• **Exercise directions**: Find the line containing "Panel set 1: Row" in the data below, then output that line and each one after it exactly, with nothing else.

+++ Exercise inputs

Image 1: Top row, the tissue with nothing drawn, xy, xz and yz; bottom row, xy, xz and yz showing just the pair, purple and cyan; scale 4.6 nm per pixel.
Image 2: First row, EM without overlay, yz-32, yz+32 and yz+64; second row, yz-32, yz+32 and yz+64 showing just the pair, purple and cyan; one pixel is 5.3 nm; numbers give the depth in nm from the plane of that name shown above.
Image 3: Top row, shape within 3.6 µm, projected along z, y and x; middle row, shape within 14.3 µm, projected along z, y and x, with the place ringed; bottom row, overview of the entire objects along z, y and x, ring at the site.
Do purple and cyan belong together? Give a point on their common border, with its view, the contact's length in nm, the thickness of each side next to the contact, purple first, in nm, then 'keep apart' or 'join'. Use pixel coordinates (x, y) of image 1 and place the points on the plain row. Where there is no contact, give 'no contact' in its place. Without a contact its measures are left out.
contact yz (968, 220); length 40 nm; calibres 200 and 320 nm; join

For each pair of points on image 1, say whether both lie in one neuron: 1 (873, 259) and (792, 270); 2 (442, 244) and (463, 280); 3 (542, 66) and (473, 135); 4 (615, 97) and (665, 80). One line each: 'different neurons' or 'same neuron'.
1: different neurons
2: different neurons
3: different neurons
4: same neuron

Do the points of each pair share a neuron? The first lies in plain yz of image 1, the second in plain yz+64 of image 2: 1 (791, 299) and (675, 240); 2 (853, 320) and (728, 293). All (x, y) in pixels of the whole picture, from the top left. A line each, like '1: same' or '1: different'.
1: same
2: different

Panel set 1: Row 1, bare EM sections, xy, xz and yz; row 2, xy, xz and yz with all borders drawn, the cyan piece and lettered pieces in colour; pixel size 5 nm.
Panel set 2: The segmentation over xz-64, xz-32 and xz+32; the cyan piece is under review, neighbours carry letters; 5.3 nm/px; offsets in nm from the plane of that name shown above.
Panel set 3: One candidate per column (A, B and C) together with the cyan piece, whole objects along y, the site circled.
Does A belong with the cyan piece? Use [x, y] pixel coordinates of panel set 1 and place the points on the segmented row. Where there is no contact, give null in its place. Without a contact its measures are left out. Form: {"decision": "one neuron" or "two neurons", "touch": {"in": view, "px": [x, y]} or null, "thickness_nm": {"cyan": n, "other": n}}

++++++

• **Answer box**:
Panel set 1: Row 1, bare EM sections, xy, xz and yz; row 2, xy, xz and yz with all borders drawn, the cyan piece and lettered pieces in colour; pixel size 5 nm.
Panel set 2: The segmentation over xz-64, xz-32 and xz+32; the cyan piece is under review, neighbours carry letters; 5.3 nm/px; offsets in nm from the plane of that name shown above.
Panel set 3: One candidate per column (A, B and C) together with the cyan piece, whole objects along y, the site circled.
Does A belong with the cyan piece? Use [x, y] pixel coordinates of panel set 1 and place the points on the segmented row. Where there is no contact, give null in its place. Without a contact its measures are left out. Form: {"decision": "one neuron" or "two neurons", "touch": {"in": view, "px": [x, y]} or null, "thickness_nm": {"cyan": n, "other": n}}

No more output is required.